Question

Robert recorded the number of calls he made at work during the week:

Day Calls
Monday 20
Tuesday 12
Wednesday 10
Thursday 18

He expected to make 15 calls each day. To determine whether the number of calls follows a uniform distribution, a chi-square test for goodness of fit should be performed (alpha = 0.05).

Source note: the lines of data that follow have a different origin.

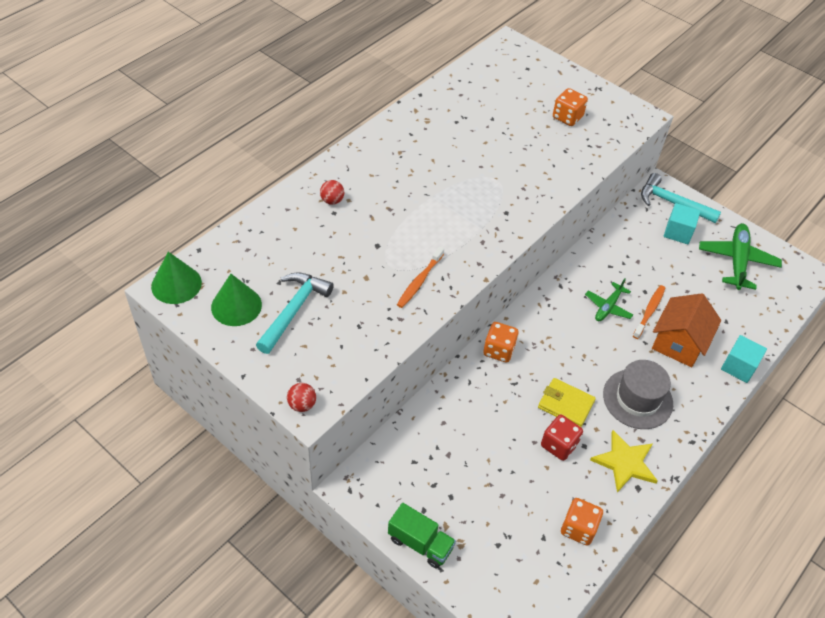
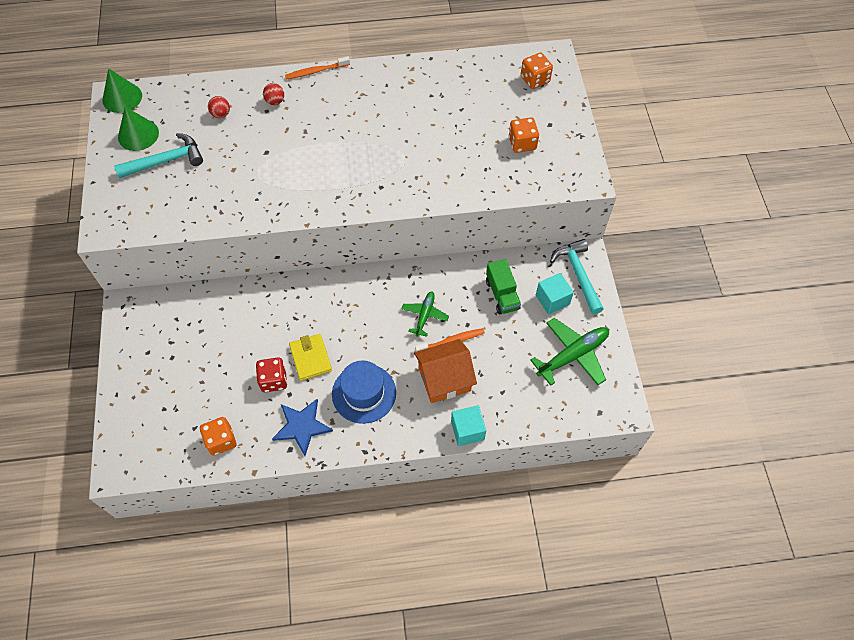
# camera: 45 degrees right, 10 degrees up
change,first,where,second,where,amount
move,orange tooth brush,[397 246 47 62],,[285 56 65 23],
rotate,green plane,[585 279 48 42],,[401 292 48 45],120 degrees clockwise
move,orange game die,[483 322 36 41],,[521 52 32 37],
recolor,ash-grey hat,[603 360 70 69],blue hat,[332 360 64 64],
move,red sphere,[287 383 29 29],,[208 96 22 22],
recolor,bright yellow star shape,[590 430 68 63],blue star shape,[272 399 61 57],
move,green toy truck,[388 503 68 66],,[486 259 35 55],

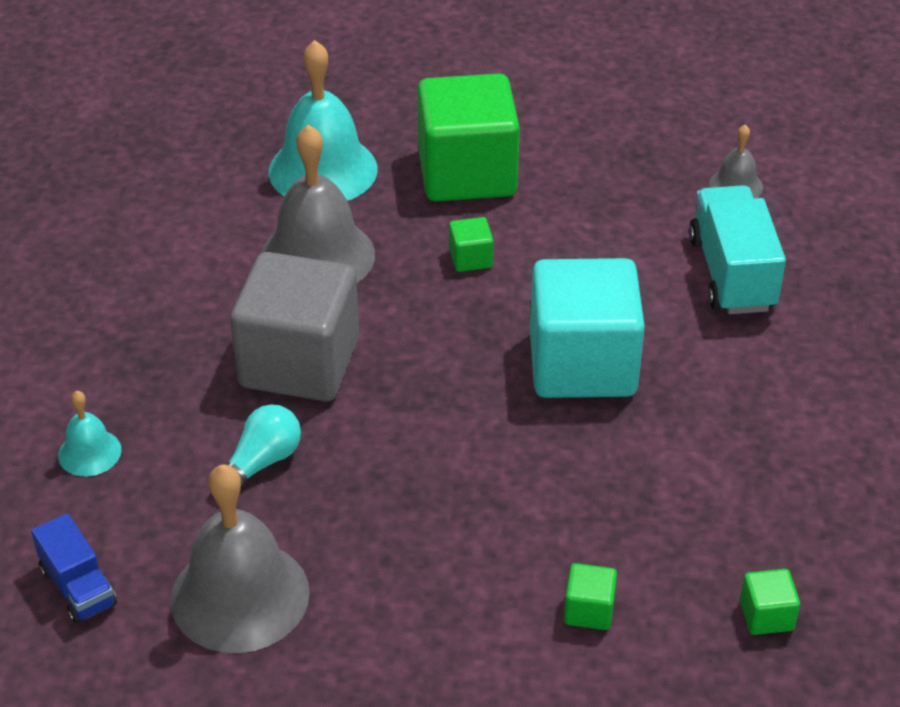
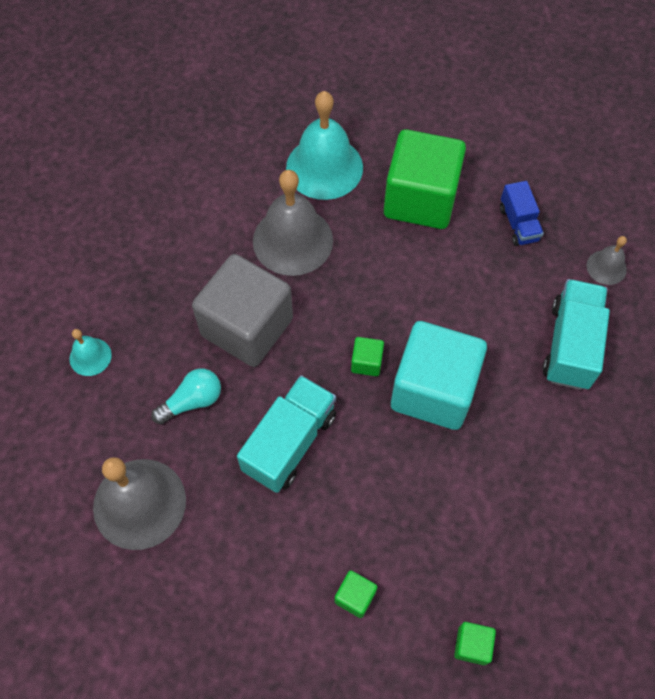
# camera: 20 degrees right, 20 degrees up
change,first,where,second,where,amount
move,green block,[449 217 44 55],,[351 337 33 39],
move,blue toy truck,[31 513 86 111],,[500 181 44 65],
insert,,,teal toy truck,[237 375 99 118],

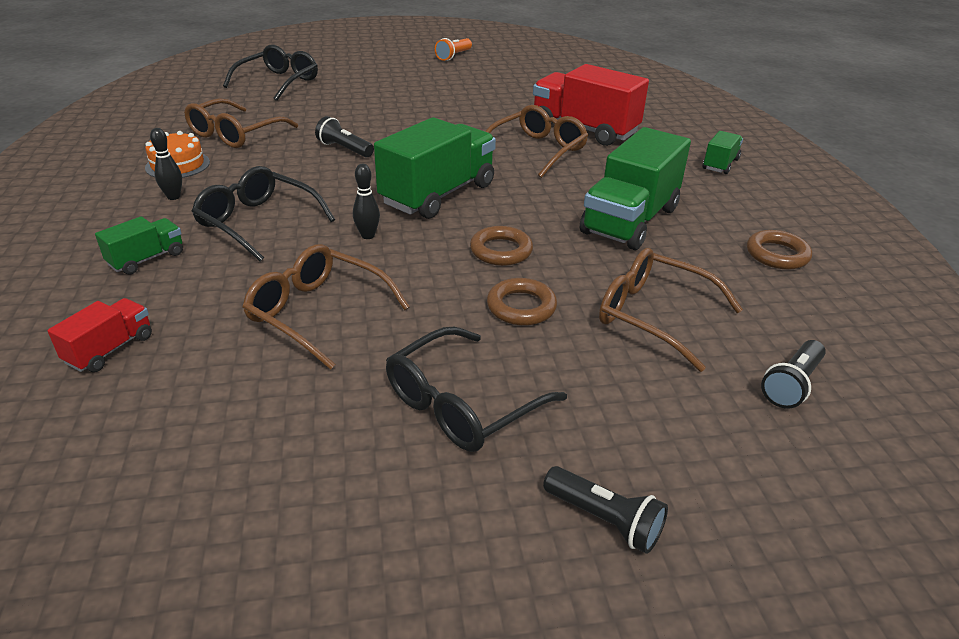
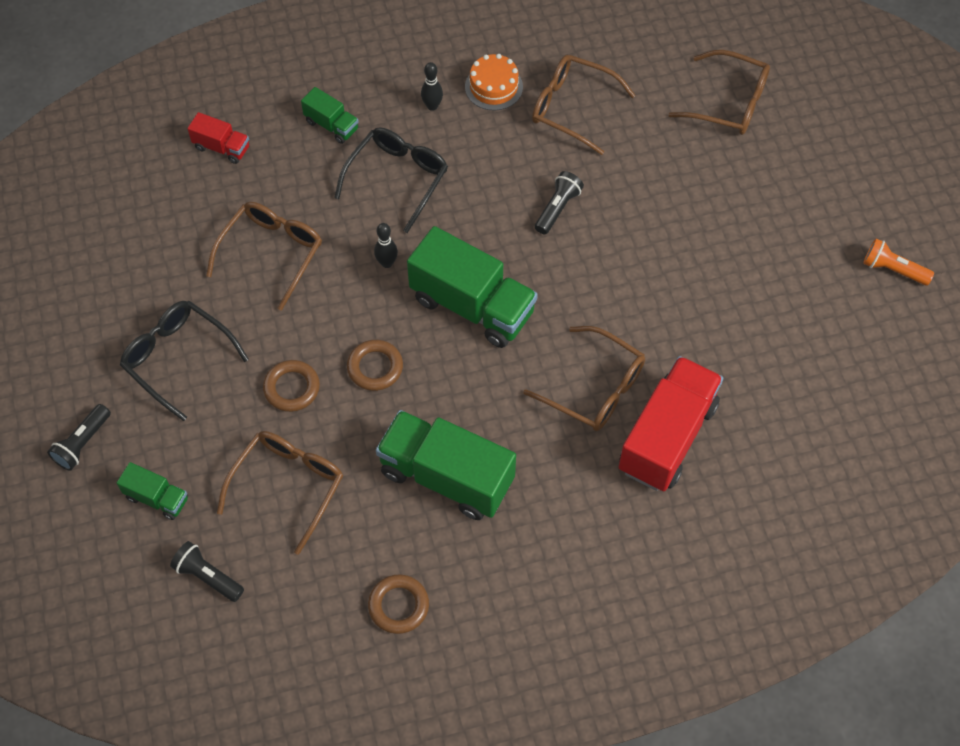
# camera: 85 degrees right, 25 degrees up
change,first,where,second,where,amount
recolor,ebony spectacles,[223 45 95 56],brown spectacles,[668 50 102 85],
move,green toy truck,[703 131 40 43],,[117 462 71 58],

Using the data above, what is the chi-square test statistic? Answer choices are rounded to the hundredths place.

a.) 0.67
b.) 0.42
c.) 4.54
d.) 3.75

Answer 1

The chi-square test statistic is 4.54 after performing the goodness-of-fit calculation, which matches answer choice (c).

Step-by-step explanation:

To solve for the chi-square test statistic, you use the formula χ² = Σ[(O-E)² / E], where O is the observed frequency and E is the expected frequency. Since Robert expected to make 15 calls each day, that is our E value for each day. Let's calculate the observed minus expected, squared, divided by expected for each day and sum them up to find the chi-square test statistic.

1. Monday: Σ[(20-15)² / 15] = (25/15)
2. Tuesday: Σ[(12-15)² / 15] = (9/15)
3. Wednesday: Σ[(10-15)² / 15] = (25/15)
4. Thursday: Σ[(18-15)² / 15] = (9/15)

When we add these values, we get:

(25/15) + (9/15) + (25/15) + (9/15) = 68/15 = 4.53

After rounding to the hundredths place, the chi-square test statistic is 4.54, which corresponds to answer choice (c).